Posted in conference, rails by elisehuard on September 12, 2008

In Berlin they know what summer means, and how to taper off softly to winter. The day started sunny with a hint of freshness.

So i started off towards the Railsconf in a pretty good mood, despite the early hour. I ended up subscribing to the tutorials, because i’ve been told last night (at the Bratwurst on Rails) that they were worth it.

My morning tutorial was about hacking the Rails internals by two people of the company Intridea. About showing how you can minutely twist the default rails magic to make your life easier. Pradeep Elunkamaran in the first half was fairly interesting – except that it was a bit fast, especially since (gasp) i hadn’t had my coffee yet (and hadn’t eaten since lunch the day before).

The second half was by Michael Bleigh, who’s given us subdomain-fu and uberkit (didn’t know the last one). This was more applied, and more focused towards getting a result (without knowing all the details underneath). Different point of view.

Lunch was pleasantly spent with the belgian delegation: 4 of OpenMinds, Alain Ravet, and 2 guys of belighted (and me). And two start-up founders from resp. Germany and Austria.

I started the afternoon at a presentation about deploying and monitoring rails by people from Peritor, which was woefully basic. They started off by describing all the most common server setups, and then talking about capistrano. I gave up hoping when it appeared the level wouldn’t exponentially increase.

So i skipped talks to one by Thoughtworks people about meta-programming in Ruby. Pat Farley made a good job of taking something that could have been endlessly dull (Ruby C internals) and making it bearable, grabbing our attention with humor here and there.
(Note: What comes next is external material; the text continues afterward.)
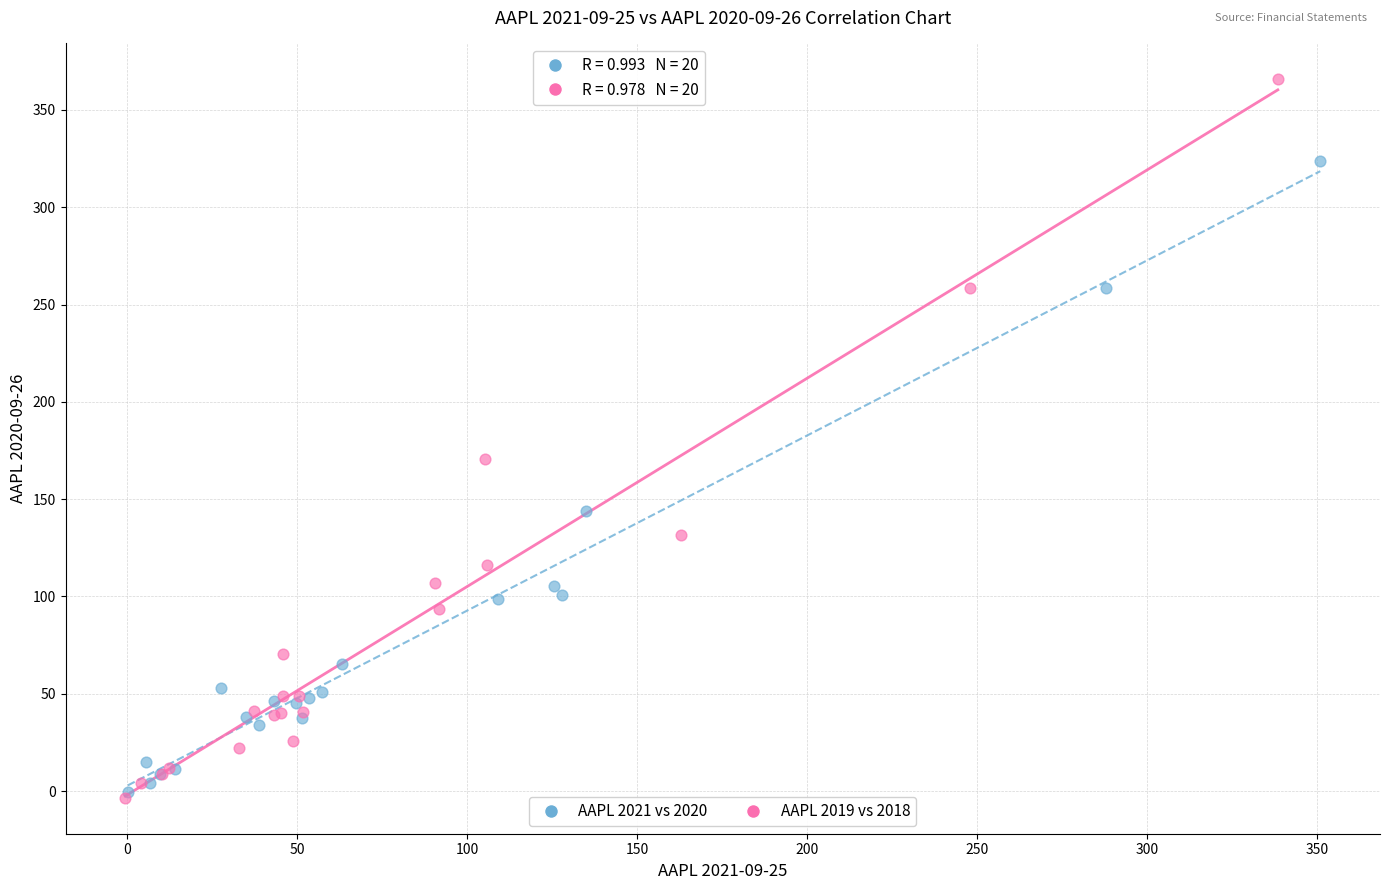

Which series reaches the maximum Y coordinate?

AAPL 2019 vs 2018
After dinner break, there was a panel discussion by DHH, Jeremy Kemper and Michael Koziarsky.. All being Rails core people, there was not much debate, so it became a Q&A session. About future of web apps according to them, if other test frameworks were going to creep in (no), what they thought about the other frameworks (cute but not Rails) … not many surprises there, in other words.
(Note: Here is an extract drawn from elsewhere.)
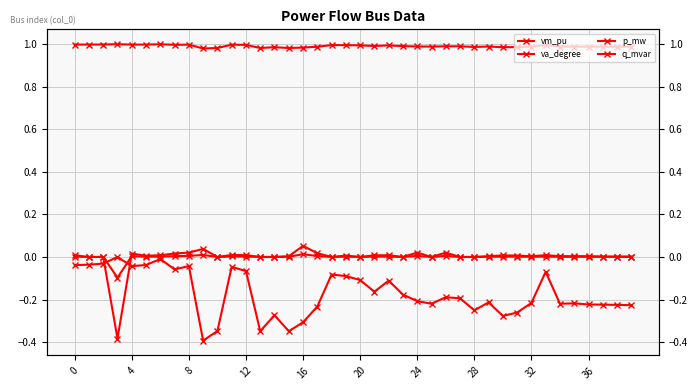

Is this an area chart (filled region under the line)?

No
Rejectconf took place at a bar a couple of kilometers away, and was one of the best parts of the day. The formula was that everyone had maximum 5 minutes to talk about a related subject, however wacky

Best_of: a ‘make_spec_better’ plugin that passes all specs, whatever happens. An application by leethal, who apparently gets pretty frustrated on IRC, to be able to tell people how exactly they fit the term ‘retard’ (unable to google etc). Braid was presented as the piston for git by a young dutch guy (whose name i didn’t catch, but surely will find again).

Geoffrey Grosenbach talked about Zshell – a bit surreal to actually see the guy after listening to his disembodied voice in a few Peepcode tutorials. He then was nice (and brave) enough to lend his Macbook air to increasingly drunk presenters.